```{contents}
```

# Performance Metrics

Performance of **DBSCAN** is evaluated with cluster quality metrics, since it does not optimize an internal cost function.

---

### **1. Internal evaluation metrics (no ground truth required)**

These assess clustering quality based only on the dataset.

* **Silhouette Coefficient**

  $$
  s(i) = \frac{b(i) - a(i)}{\max(a(i), b(i))}
  $$

  * $a(i)$: average distance of point $i$ to points in its own cluster.
  * $b(i)$: average distance of point $i$ to nearest other cluster.
  * Range: $[-1, 1]$. Higher = better separation.

* **Davies–Bouldin Index (DBI)**

  $$
  DBI = \frac{1}{k} \sum_{i=1}^k \max_{j \neq i} \frac{s_i + s_j}{d_{ij}}
  $$

  * $s_i$: average scatter within cluster $i$.
  * $d_{ij}$: distance between cluster centers.
  * Lower = better (compact and well-separated clusters).
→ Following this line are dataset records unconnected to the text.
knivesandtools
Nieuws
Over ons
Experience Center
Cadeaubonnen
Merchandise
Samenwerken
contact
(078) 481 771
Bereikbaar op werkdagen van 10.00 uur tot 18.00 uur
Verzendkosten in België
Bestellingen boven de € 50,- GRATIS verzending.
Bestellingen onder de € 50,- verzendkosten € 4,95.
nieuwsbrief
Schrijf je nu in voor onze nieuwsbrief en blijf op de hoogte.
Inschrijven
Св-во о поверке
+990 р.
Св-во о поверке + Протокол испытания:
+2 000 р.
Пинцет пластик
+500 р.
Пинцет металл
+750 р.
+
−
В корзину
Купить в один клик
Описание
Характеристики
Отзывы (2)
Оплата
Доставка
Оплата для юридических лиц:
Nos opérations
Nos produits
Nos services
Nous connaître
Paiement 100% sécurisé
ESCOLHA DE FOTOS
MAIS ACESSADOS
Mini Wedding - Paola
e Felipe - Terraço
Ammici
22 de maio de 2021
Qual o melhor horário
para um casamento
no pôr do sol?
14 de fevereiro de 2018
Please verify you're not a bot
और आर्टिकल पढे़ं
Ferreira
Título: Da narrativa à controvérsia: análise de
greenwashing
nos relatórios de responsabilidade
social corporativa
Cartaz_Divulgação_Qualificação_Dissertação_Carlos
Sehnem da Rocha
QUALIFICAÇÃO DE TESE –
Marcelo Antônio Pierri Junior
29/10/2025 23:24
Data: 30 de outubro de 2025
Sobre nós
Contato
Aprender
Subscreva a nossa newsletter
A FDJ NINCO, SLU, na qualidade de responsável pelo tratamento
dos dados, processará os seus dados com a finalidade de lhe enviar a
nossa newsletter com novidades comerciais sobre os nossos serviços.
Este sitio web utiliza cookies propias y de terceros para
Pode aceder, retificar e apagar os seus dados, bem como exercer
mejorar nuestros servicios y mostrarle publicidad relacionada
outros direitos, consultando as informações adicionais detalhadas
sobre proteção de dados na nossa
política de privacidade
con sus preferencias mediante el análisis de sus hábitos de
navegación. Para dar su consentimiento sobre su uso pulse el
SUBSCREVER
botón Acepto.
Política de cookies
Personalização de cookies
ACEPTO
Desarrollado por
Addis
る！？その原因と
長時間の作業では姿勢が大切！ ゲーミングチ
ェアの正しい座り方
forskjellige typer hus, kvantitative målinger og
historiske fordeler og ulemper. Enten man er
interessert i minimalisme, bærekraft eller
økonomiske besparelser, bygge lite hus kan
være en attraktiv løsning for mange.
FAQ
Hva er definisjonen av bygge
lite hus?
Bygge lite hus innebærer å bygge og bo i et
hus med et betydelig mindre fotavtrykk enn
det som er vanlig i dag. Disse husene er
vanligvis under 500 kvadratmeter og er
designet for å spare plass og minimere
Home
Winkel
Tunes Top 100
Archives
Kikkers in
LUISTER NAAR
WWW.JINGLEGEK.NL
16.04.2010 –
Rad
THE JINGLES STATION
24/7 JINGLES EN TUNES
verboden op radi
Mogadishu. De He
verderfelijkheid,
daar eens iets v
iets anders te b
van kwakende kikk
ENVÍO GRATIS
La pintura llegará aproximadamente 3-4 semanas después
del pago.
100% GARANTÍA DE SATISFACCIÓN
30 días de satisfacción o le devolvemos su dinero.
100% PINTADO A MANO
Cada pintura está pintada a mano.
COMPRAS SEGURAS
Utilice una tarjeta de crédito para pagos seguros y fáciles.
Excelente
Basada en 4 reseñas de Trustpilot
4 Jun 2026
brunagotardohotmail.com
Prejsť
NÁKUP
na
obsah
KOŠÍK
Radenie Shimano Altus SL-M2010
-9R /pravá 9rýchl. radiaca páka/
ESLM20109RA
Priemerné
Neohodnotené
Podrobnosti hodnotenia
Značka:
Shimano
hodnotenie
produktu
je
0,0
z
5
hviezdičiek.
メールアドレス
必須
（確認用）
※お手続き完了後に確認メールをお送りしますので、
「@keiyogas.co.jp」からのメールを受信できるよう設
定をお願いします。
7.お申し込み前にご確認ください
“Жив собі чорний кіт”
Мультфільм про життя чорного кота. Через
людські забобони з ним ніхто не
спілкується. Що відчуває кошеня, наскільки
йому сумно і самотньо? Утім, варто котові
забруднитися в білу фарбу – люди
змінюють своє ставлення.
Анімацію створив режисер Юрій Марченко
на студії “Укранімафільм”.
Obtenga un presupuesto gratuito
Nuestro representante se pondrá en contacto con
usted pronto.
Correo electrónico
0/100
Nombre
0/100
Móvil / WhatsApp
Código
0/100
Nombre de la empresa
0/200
* **Calinski–Harabasz Index**

  $$
  CH = \frac{\text{Between-cluster variance} / (k-1)}{\text{Within-cluster variance} / (n-k)}
  $$

  Higher = better separation.

---

### **2. External evaluation metrics (ground truth available)**

* **Adjusted Rand Index (ARI)**
  Measures agreement between predicted clusters and true labels.

  $$
  ARI = \frac{\text{Index} - \text{Expected Index}}{\text{Max Index} - \text{Expected Index}}
  $$

  Range: $[-1, 1]$. 1 = perfect match, 0 = random, negative = worse than random.

* **Normalized Mutual Information (NMI)**
  Based on information theory.

  $$
  NMI = \frac{2 \cdot I(Y;C)}{H(Y) + H(C)}
  $$

  where $I$ is mutual information, $H$ entropy.
  Range: $[0,1]$. Higher = better.

* **Homogeneity, Completeness, V-measure**

  * Homogeneity: each cluster contains only members of one class.
  * Completeness: all members of a class are in the same cluster.
  * V-measure: harmonic mean of both.

---

### **3. DBSCAN-specific considerations**

* **Noise points**: Many metrics (e.g., silhouette) ignore points labeled as noise ($-1$). This must be handled carefully.
* **Cluster count flexibility**: DBSCAN may return different numbers of clusters depending on $\epsilon$, minPts. Evaluation metrics help tune these parameters.